- [Exercise directions]
Put every line of text from these records into a numbered list, skipping blank lines and leaving the pictures out.

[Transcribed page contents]
________________
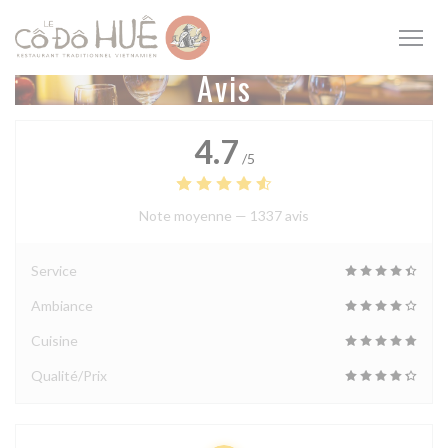
Personnalisation de vos choix en matière de cookies
Avis
4.7
/5
Note moyenne —
1337 avis
Service
Ambiance
Cuisine
Qualité/Prix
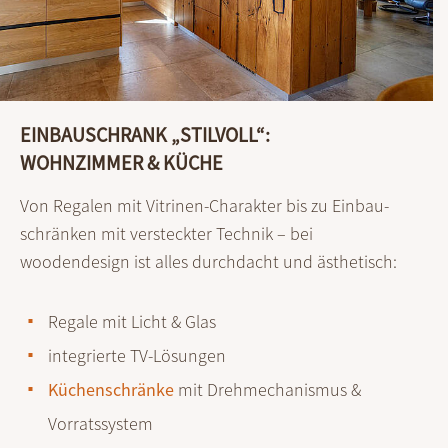
EINBAUSCHRANK „STILVOLL“:
WOHNZIMMER & KÜCHE
Von Regalen mit Vitrinen-Charakter bis zu Einbau­
schränken mit versteckter Technik – bei
woodendesign ist alles durch­dacht und ästhetisch:
Regale mit Licht & Glas
integrierte TV-Lösungen
Küchenschränke
mit Drehmechanismus &
Vorratssystem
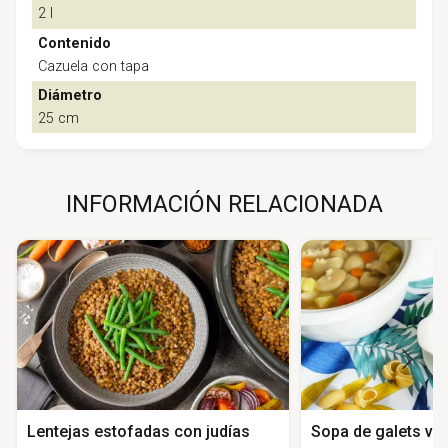
2 l
Contenido
Cazuela con tapa
Diámetro
25 cm
INFORMACIÓN RELACIONADA
Lentejas estofadas con judías
Sopa de galets ve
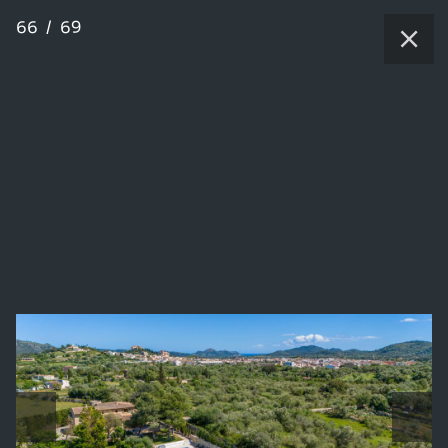
66
/
69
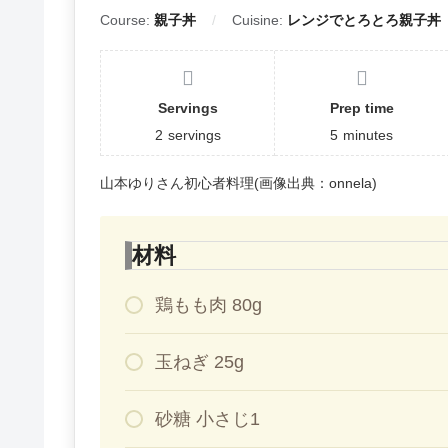
Course:
親子丼
Cuisine:
レンジでとろとろ親子丼
Servings
Prep time
2
servings
5
minutes
山本ゆりさん初心者料理(画像出典：onnela)
材料
鶏もも肉 80g
玉ねぎ 25g
砂糖 小さじ1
________________
- [Response to the task]
1. Personnalisation de vos choix en matière de cookies
2. Avis
3. 4.7
4. /5
5. Note moyenne —
6. 1337 avis
7. Service
8. Ambiance
9. Cuisine
10. Qualité/Prix
11. EINBAUSCHRANK „STILVOLL“:
12. WOHNZIMMER & KÜCHE
13. Von Regalen mit Vitrinen-Charakter bis zu Einbau­
14. schränken mit versteckter Technik – bei
15. woodendesign ist alles durch­dacht und ästhetisch:
16. Regale mit Licht & Glas
17. integrierte TV-Lösungen
18. Küchenschränke
19. mit Drehmechanismus &
20. Vorratssystem
21. 2 l
22. Contenido
23. Cazuela con tapa
24. Diámetro
25. 25 cm
26. INFORMACIÓN RELACIONADA
27. Lentejas estofadas con judías
28. Sopa de galets ve
29. 66
30. /
31. 69
32. Course:
33. 親子丼
34. Cuisine:
35. レンジでとろとろ親子丼
36. Servings
37. Prep time
38. 2
39. servings
40. 5
41. minutes
42. 山本ゆりさん初心者料理(画像出典：onnela)
43. 材料
44. 鶏もも肉 80g
45. 玉ねぎ 25g
46. 砂糖 小さじ1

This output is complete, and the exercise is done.